# Leaky window on Autosleeper Clubman - same problem anyone?



## elsiekay (Aug 28, 2007)

Not sure if this is the right forum but here goes! A problem with our 2005 Autosleeper Clubman which we have had for 6 weeks now. A couple of weeks ago, after a very wet trip away, we noticed that there was a dribble of water entering at the top of the drivers side habitation window and running down the inside of the window. Took the van back to the dealers and they eventually found what was described to us as a "pin hole" in the seal round the window which they filled with mastic. All OK until the other daywhen, following another night of heavy driving rain, there was a fair amount of water collected in the well at the bottom of the window.
The van is still under warranty and will be going back pronto. Dealer was surprised as "Autosleepers don't leak and previous owner (from new )didn't have a problem".
Has anyone else experienced this? We are new to this and leaks anywhere worry us!


----------



## spykal (May 9, 2005)

Hi elsiekay

Yep, this forum will get some answers for you.. ( other alternative would have been the "Autosleeper" forum :wink: )

Although the body of the monocoque rarely if ever leaks Aurosleepers do have a quite well documented (here on MHF ) history of leaks around the large habititation windows.... having said that you are unlucky to be one who has a leak but it is not rocket science to cure it so your dealer should be able to sort it out.

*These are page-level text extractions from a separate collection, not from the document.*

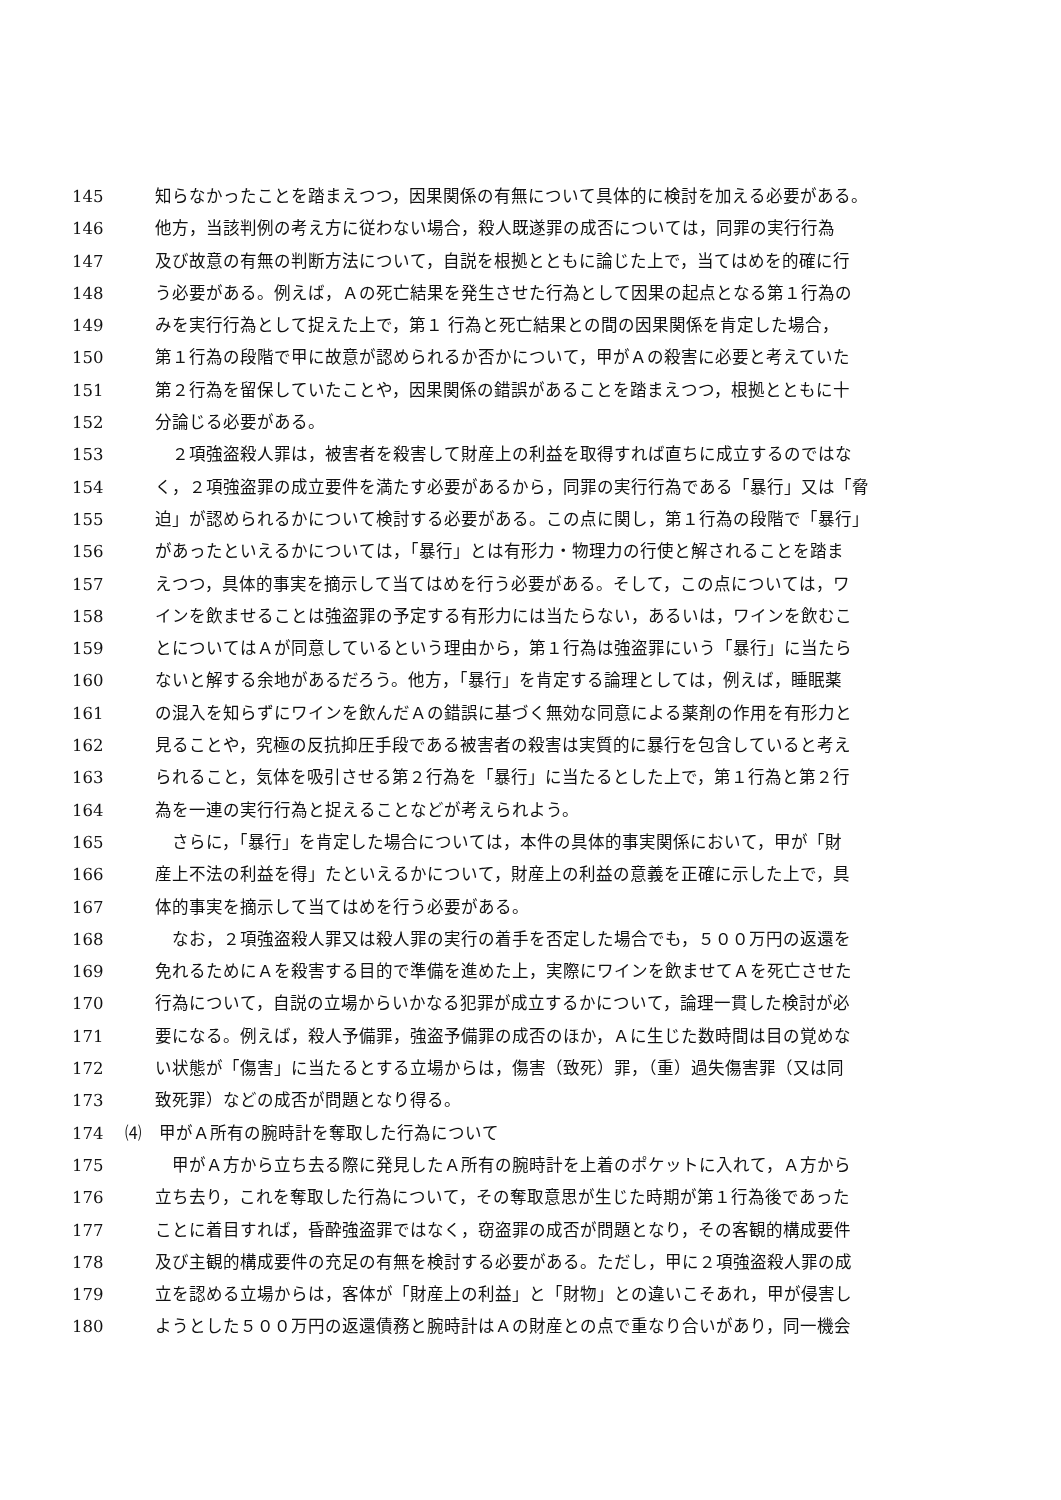145 知らなかったことを踏まえつつ，因果関係の有無について具体的に検討を加える必要がある。
146 他方，当該判例の考え方に従わない場合，殺人既遂罪の成否については，同罪の実行行為
147 及び故意の有無の判断方法について，自説を根拠とともに論じた上で，当てはめを的確に行
148 う必要がある。例えば，Ａの死亡結果を発生させた行為として因果の起点となる第１行為の
149 みを実行行為として捉えた上で，第１ 行為と死亡結果との間の因果関係を肯定した場合，
150 第１行為の段階で甲に故意が認められるか否かについて，甲がＡの殺害に必要と考えていた
151 第２行為を留保していたことや，因果関係の錯誤があることを踏まえつつ，根拠とともに十
152 分論じる必要がある。
153　２項強盗殺人罪は，被害者を殺害して財産上の利益を取得すれば直ちに成立するのではな
154 く，２項強盗罪の成立要件を満たす必要があるから，同罪の実行行為である「暴行」又は「脅
155 迫」が認められるかについて検討する必要がある。この点に関し，第１行為の段階で「暴行」
156 があったといえるかについては，「暴行」とは有形力・物理力の行使と解されることを踏ま
157 えつつ，具体的事実を摘示して当てはめを行う必要がある。そして，この点については，ワ
158 インを飲ませることは強盗罪の予定する有形力には当たらない，あるいは，ワインを飲むこ
159 とについてはＡが同意しているという理由から，第１行為は強盗罪にいう「暴行」に当たら
160 ないと解する余地があるだろう。他方，「暴行」を肯定する論理としては，例えば，睡眠薬
161 の混入を知らずにワインを飲んだＡの錯誤に基づく無効な同意による薬剤の作用を有形力と
162 見ることや，究極の反抗抑圧手段である被害者の殺害は実質的に暴行を包含していると考え
163 られること，気体を吸引させる第２行為を「暴行」に当たるとした上で，第１行為と第２行
164 為を一連の実行行為と捉えることなどが考えられよう。
165　さらに，「暴行」を肯定した場合については，本件の具体的事実関係において，甲が「財
166 産上不法の利益を得」たといえるかについて，財産上の利益の意義を正確に示した上で，具
167 体的事実を摘示して当てはめを行う必要がある。
168　なお，２項強盗殺人罪又は殺人罪の実行の着手を否定した場合でも，５００万円の返還を
169 免れるためにＡを殺害する目的で準備を進めた上，実際にワインを飲ませてＡを死亡させた
170 行為について，自説の立場からいかなる犯罪が成立するかについて，論理一貫した検討が必
171 要になる。例えば，殺人予備罪，強盗予備罪の成否のほか，Ａに生じた数時間は目の覚めな
172 い状態が「傷害」に当たるとする立場からは，傷害（致死）罪，（重）過失傷害罪（又は同
173 致死罪）などの成否が問題となり得る。
174 ⑷　甲がＡ所有の腕時計を奪取した行為について
175　甲がＡ方から立ち去る際に発見したＡ所有の腕時計を上着のポケットに入れて，Ａ方から
176 立ち去り，これを奪取した行為について，その奪取意思が生じた時期が第１行為後であった
177 ことに着目すれば，昏酔強盗罪ではなく，窃盗罪の成否が問題となり，その客観的構成要件
178 及び主観的構成要件の充足の有無を検討する必要がある。ただし，甲に２項強盗殺人罪の成
179 立を認める立場からは，客体が「財産上の利益」と「財物」との違いこそあれ，甲が侵害し
180 ようとした５００万円の返還債務と腕時計はＡの財産との点で重なり合いがあり，同一機会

We discovered a leak in ours that sounds much the same you can read about it in this thread...
Here <<
If you read that thread you will see in my post that how you park up can make a big difference to where the rainwater runs off the roof...this is really important...I know that the window should not leak and will need sorting out but if you park up wrong all the roof water will run down across the window ...testing even the best seal.

Mike

other threads about leaks :wink:

1. Here
2. Here


----------



## maddie (Jan 4, 2006)

HI,this sounds drastic but wind he window down then stick your knee in the door and bend the top in A BIT (SMALL amount)
terry
edit sorry i misread,thought drivers door!


----------



## maddie (Jan 4, 2006)

Hi after reading Spykal's post may I recomend useing a sikaflex type sealer or a low modulas silicon as high modulas silicon(acetic acid-vinegar) will seal inially bit let go (fail)as it does not stick to plastic very good
terry


----------



## 101776 (Nov 13, 2006)

have you tried Uncle Tolleys Creeping Crack Cure. its quite runny and goes into gaps you cannot see, does a good job of sealing......

May or may not be appropriate for the leak you have....


----------



## elsiekay (Aug 28, 2007)

Thanks everybody for your replies. Spykal's comment about parking is interesting as we are now parking the van slightly closer to the edge of the drive which, like Spykal's, has a slight camber to allow water run off. This may mean that the van has a slight tilt towards the drivers side with a resulting build up of water on that side. Not sure if this was the case for the first leak when we were away from home but it is certainly worth a thought!


----------